--- ABOUT THIS TASK ---
Repeat the records below word for word, leaving out the pictures.

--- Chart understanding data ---

###

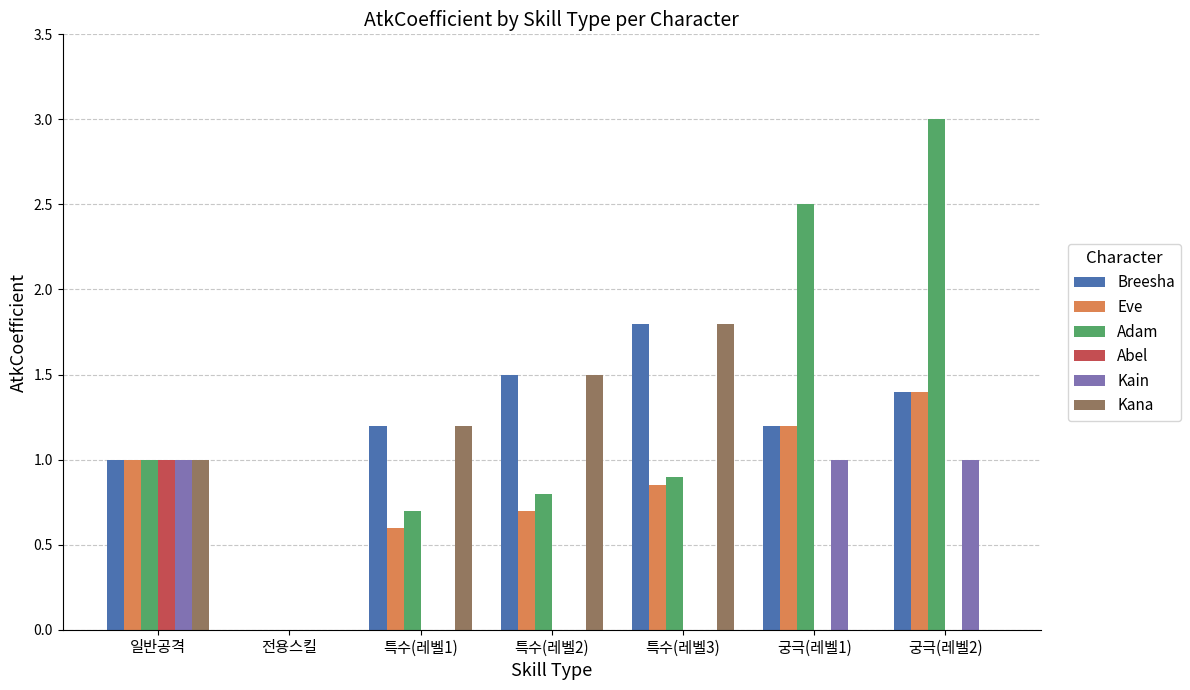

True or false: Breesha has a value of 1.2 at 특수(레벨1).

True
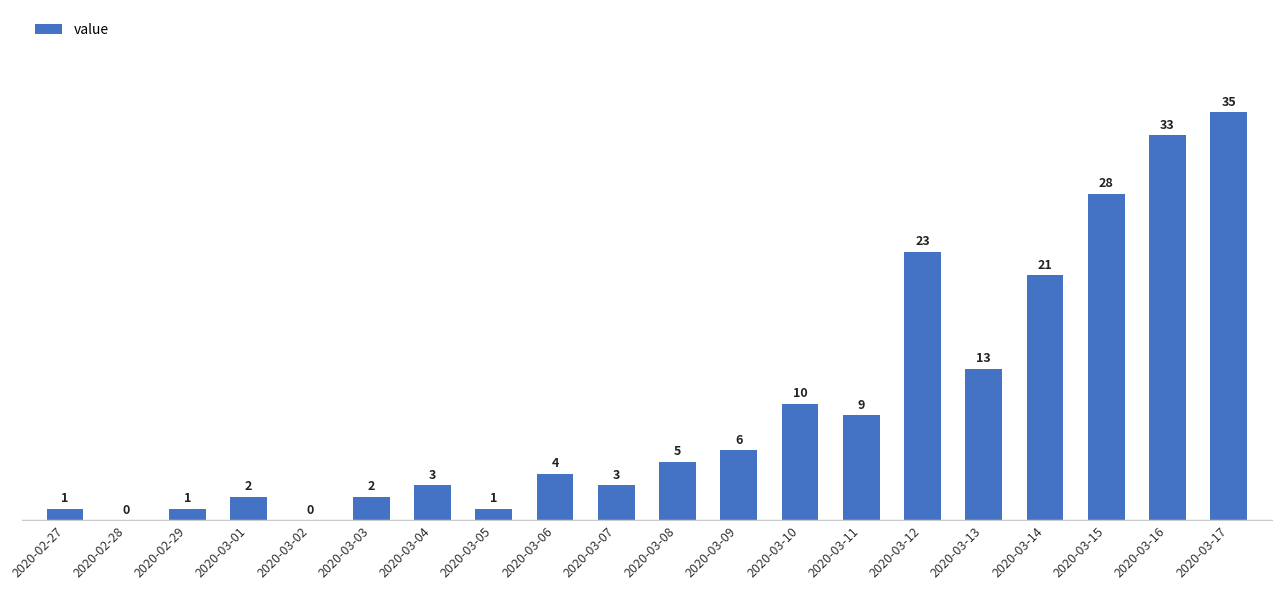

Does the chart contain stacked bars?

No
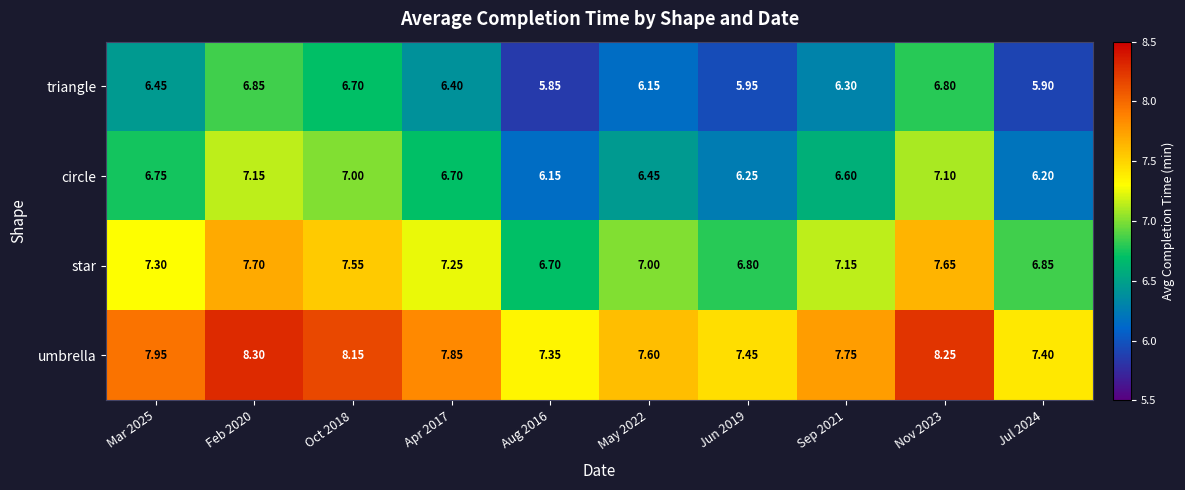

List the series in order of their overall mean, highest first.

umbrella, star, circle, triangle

###

--- OUTPUT BELOW ---
True or false: Breesha has a value of 1.2 at 특수(레벨1).

True

Does the chart contain stacked bars?

No

List the series in order of their overall mean, highest first.

umbrella, star, circle, triangle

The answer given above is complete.